The latest report predicts Japan’s Active Pharmaceutical Ingredients (API) Asia-Pacific revenue share to drop from a dominant 51% in 2011 to 34% by 2017, while less economically mature markets across the region expand their own.
Japan’s API market revenue grew from $9.9 bn in 2006 to $15.6 bn last year, but analysis expect this growth to slow substantially in the future, reaching $17.2 bn in 2017, at a modest Compound Annual Growth Rate (CAGR) of just 1.7% from 2011.
By comparison, China’s API market revenue will increase from the $6.6 bn posted last year to $17 bn by the end of 2017, representing a CAGR of 17.2% during the same time period.

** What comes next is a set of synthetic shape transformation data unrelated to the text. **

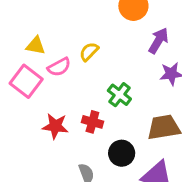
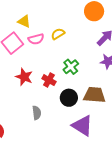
black circle: (122, 153) -> (69, 98), moved

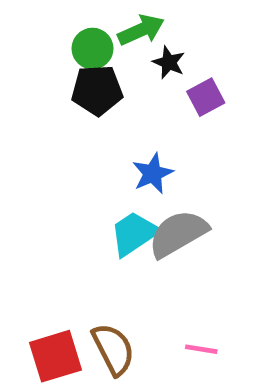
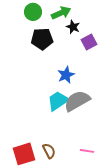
green circle: (92, 49) -> (33, 12), moved
brown semicircle: (113, 349) -> (49, 151), size x0.7

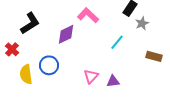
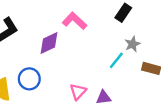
gray star: (142, 23) -> (133, 44), moved
cyan line: (117, 42) -> (116, 60), moved

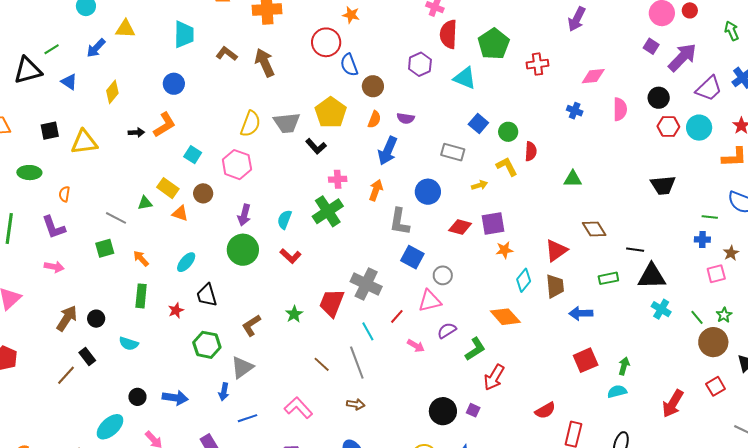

Similarly, the API industry in India is expected to expand in value, from $2 bn in 2011 to $5.2 bn in 2017, at a CAGR of 17.4%.
A major contributor to this disparity in growth is the growing popularity of outsourcing pharmaceutical processes to Contract Manufacturing Organizations (CMO) in developing countries where skilled workforces are readily available and labor costs can be as much as 12 times lower.
The CMO market for the Asia-Pacific region is expected to jump in value in the near future. From combined revenues of $6.6 bn last year, GBI Research forecasts the sector to reach $16.5 bn by just 2017 at a healthy CAGR of 16.4%.
This report presents detailed analysis and forecasts of the major economic and market trends affecting the API markets in the Asia-Pacific region.
This report was built using data and information sourced from proprietary databases, primary and secondary research, and in-house analysis conducted by a team of industry experts.